Scotch whisky exports fell by more than a tenth in the first half of this year, according to new figures from the industry.
The Scotch Whisky Association blamed anti-extravagance measures in China, an economic slowdown in some markets and a stronger pound sterling for the decline as well as unspecified “uncertainty” and de-stocking among global distributors.
Though exports to several key markets including France and Taiwan increased during the period, the SWA admitted “the overall trend was downwards”.
Total exports in the first half were £1.77 billion, down 11% from £1.99bn in the same period last year.
The slump follows a decade of fast growth for the industry.
The SWA said it has confidence in the long-term future of Scotch, with many projects for new distilleries under way and up to £2bn of capital investment in Scotland committed by producers.
SWA chief executive David Frost said: “We are confident that Scotch whisky will continue to grow in the long-term as markets stabilise and new ones, such as emerging economies across Africa, open up.
“However, it is clear that in the short run there are economic headwinds affecting exports.
“The latest figures also act as a reminder that the success of Scotch whisky can’t be taken for granted.
“We need support from Government to beat down trade barriers and help us access new markets overseas.
“That is why we are determined to play a full part in the forthcoming debate about further devolution, so that it enables a supportive business environment to ensure the future success of Scotch whisky.”
Exports to France grew 3% to 86 million bottles, making it the biggest market by volume, and by 6% to £211m to put it in second place behind the US in terms of value.
Exports to the United Arab Emirates were up 26% to £54m, with the area acting as a distribution hub for parts of Africa, Asia and India.
Australia was up 4% to £37m while growth of 31% was recorded in the Indian market. There was growth in several other top 20 markets, notably Taiwan, Canada and Japan.
But many major markets in Asia and the Americas showed declining exports, including China, Singapore, the US, Brazil and Mexico.

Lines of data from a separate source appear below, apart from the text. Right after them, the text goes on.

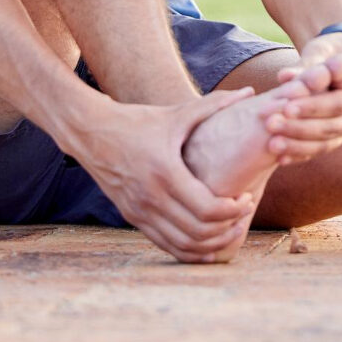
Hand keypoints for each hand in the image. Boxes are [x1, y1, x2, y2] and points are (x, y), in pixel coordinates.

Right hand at [69, 87, 259, 262]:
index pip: (206, 208)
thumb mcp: (176, 112)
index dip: (232, 210)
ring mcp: (139, 211)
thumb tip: (249, 91)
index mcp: (164, 171)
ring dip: (212, 244)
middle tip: (244, 214)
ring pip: (183, 245)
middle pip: (198, 231)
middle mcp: (150, 197)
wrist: (91, 132)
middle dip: (228, 228)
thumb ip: (214, 104)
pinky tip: (207, 241)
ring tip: (230, 229)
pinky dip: (190, 251)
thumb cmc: (138, 120)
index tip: (246, 199)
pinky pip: (165, 246)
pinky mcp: (133, 218)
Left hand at [267, 32, 341, 162]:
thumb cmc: (327, 53)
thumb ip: (308, 67)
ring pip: (326, 142)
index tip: (285, 106)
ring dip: (297, 144)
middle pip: (332, 125)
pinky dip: (299, 153)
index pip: (339, 102)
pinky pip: (320, 150)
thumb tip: (286, 77)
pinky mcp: (340, 139)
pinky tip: (281, 158)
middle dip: (299, 127)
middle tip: (270, 124)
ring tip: (272, 143)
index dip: (312, 106)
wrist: (336, 61)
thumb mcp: (321, 52)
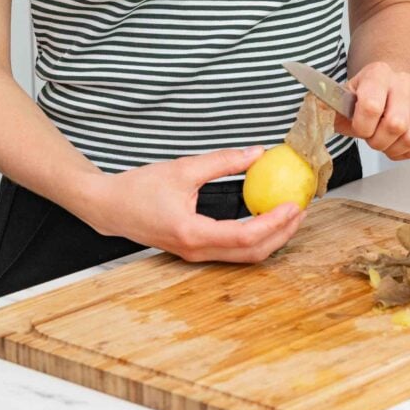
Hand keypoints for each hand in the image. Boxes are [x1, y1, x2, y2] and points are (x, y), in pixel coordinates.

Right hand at [80, 146, 305, 263]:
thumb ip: (222, 161)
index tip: (294, 205)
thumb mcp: (183, 169)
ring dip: (271, 237)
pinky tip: (265, 217)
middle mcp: (197, 251)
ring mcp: (196, 255)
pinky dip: (256, 237)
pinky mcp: (196, 251)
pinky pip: (233, 250)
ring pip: (244, 256)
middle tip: (300, 210)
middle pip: (252, 253)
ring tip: (289, 214)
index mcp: (192, 233)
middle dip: (282, 234)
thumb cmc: (139, 189)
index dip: (275, 222)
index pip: (245, 235)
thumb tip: (256, 153)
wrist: (109, 207)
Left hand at [334, 61, 409, 160]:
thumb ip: (329, 108)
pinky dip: (406, 152)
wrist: (386, 85)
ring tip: (383, 141)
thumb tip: (316, 111)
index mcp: (378, 73)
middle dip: (378, 140)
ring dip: (393, 148)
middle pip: (396, 124)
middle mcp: (404, 81)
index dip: (362, 126)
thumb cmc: (362, 97)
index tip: (357, 128)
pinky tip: (396, 144)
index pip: (372, 106)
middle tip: (371, 137)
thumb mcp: (341, 100)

The SWA said this was due to a mixture of reasons, including anti-extravagance measures in China a crackdown on government spending and gift-giving aimed at stamping out widespread corruption.
Economic slowdown in some markets, a stronger pound sterling and de-stocking were also cited as reasons for the fall.

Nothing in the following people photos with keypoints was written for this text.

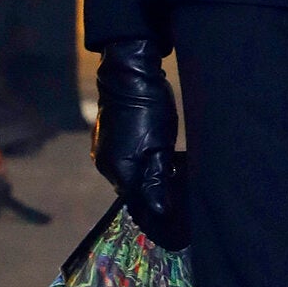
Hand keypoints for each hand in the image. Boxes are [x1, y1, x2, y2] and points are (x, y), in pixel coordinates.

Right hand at [93, 37, 187, 248]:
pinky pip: (128, 161)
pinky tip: (163, 157)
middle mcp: (107, 165)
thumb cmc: (147, 109)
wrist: (129, 72)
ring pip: (132, 175)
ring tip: (175, 172)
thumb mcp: (158, 147)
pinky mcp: (110, 138)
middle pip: (133, 191)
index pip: (137, 203)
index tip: (178, 214)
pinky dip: (144, 163)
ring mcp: (106, 150)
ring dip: (150, 177)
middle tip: (181, 192)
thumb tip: (160, 212)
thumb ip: (158, 181)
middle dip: (155, 194)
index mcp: (118, 171)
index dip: (157, 210)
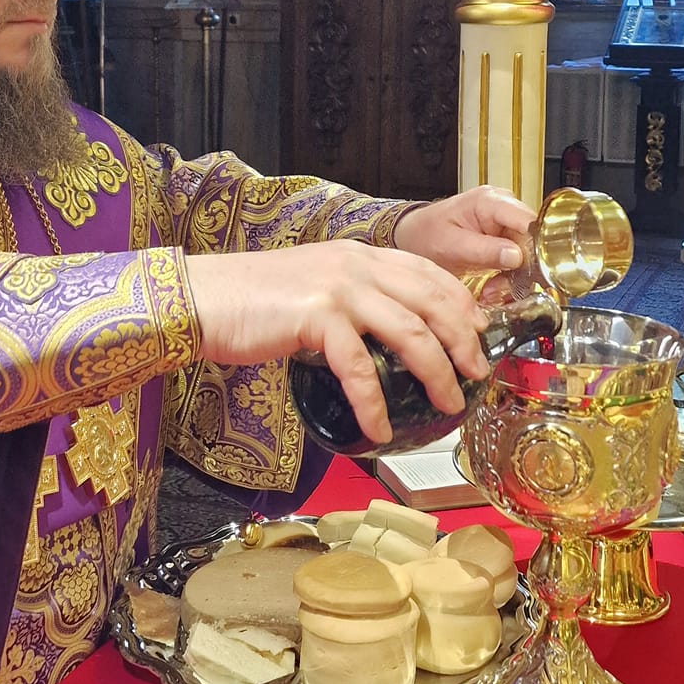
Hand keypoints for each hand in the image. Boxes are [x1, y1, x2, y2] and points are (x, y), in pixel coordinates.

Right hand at [183, 241, 488, 446]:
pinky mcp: (316, 317)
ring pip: (410, 332)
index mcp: (359, 255)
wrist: (202, 297)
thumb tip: (382, 340)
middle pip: (433, 301)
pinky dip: (374, 403)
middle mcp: (356, 265)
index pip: (429, 272)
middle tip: (477, 375)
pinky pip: (359, 368)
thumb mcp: (314, 286)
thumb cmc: (252, 300)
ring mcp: (338, 289)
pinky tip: (381, 428)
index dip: (462, 303)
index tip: (480, 332)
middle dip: (464, 340)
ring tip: (447, 405)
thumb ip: (351, 301)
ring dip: (436, 374)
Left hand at [392, 186, 534, 290]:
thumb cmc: (426, 234)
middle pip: (532, 240)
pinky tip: (492, 288)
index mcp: (491, 201)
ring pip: (528, 255)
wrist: (414, 238)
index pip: (529, 220)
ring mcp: (505, 225)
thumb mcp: (451, 245)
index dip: (535, 246)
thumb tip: (517, 256)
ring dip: (512, 278)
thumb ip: (484, 250)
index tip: (528, 271)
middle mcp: (504, 209)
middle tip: (498, 288)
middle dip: (520, 269)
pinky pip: (518, 262)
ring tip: (491, 290)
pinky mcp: (504, 241)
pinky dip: (507, 279)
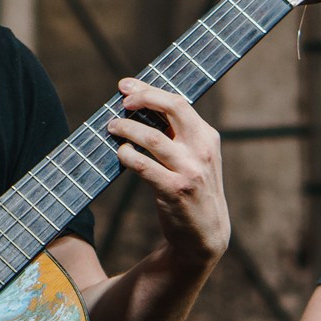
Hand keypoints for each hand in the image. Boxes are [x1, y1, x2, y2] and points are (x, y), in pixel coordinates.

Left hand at [106, 79, 229, 266]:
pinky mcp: (174, 190)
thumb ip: (179, 135)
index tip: (125, 87)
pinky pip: (143, 165)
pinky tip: (120, 153)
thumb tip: (143, 106)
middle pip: (171, 108)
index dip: (149, 91)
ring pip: (151, 137)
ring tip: (112, 127)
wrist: (205, 234)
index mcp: (207, 137)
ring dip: (126, 128)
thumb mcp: (197, 159)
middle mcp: (202, 150)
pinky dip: (127, 155)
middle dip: (142, 99)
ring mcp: (190, 170)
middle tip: (121, 103)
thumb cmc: (193, 191)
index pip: (178, 102)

Rural Affairs, Food and Environment Secretary Richard Lochhead said the iconic product was not immune from “economic difficulties around the globe”.

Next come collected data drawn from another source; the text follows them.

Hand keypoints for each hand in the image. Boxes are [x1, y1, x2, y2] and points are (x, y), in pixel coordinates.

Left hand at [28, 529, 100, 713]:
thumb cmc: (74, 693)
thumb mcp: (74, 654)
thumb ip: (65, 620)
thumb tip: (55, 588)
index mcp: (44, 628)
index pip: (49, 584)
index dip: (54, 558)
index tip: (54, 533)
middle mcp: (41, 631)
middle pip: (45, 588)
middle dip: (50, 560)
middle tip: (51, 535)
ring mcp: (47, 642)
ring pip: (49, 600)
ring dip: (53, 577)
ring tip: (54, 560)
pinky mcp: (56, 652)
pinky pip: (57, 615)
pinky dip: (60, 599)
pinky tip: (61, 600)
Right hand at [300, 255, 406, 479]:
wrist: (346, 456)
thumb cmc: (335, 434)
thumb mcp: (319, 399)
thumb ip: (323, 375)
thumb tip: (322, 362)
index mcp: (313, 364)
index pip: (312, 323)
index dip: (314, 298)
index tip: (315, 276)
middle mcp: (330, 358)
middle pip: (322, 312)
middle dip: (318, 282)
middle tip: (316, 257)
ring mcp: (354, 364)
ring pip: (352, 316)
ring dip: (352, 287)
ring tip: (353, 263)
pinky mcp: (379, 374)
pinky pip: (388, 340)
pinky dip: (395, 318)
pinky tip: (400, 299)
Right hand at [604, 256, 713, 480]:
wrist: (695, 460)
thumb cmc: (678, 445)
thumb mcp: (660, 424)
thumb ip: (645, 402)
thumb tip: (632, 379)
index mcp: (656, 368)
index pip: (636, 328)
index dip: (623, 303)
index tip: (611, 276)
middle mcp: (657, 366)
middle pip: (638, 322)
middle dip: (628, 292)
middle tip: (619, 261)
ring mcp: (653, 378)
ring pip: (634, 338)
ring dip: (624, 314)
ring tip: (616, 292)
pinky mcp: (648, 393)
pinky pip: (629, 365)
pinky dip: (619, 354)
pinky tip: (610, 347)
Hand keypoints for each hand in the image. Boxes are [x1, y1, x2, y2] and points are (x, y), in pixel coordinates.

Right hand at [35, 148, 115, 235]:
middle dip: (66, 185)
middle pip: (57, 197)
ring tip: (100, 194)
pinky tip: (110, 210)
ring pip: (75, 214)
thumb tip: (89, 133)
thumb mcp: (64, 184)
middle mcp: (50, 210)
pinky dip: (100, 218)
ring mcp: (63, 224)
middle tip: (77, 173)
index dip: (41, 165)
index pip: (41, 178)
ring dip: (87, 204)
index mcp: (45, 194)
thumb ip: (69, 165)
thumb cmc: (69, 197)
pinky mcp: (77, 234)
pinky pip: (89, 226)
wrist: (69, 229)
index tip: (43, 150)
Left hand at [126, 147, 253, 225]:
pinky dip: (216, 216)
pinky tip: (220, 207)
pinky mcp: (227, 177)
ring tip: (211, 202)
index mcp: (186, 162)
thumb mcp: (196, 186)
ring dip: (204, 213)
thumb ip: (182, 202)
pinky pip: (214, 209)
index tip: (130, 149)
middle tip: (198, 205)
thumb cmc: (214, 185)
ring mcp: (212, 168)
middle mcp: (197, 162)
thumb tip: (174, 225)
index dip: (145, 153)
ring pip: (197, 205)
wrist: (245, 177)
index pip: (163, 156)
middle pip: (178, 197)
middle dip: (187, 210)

“I welcome the industry’s confidence in the long-term future of Scotch whisky and its continued commitment to £2bn of capital investment in Scotland,” he said.
“I look forward to working with the industry to develop new and existing markets, in line with the Scotland Food and Drink Export Plan, and as we work towards the further devolution of powers promised by the UK Government and others in the past few days.”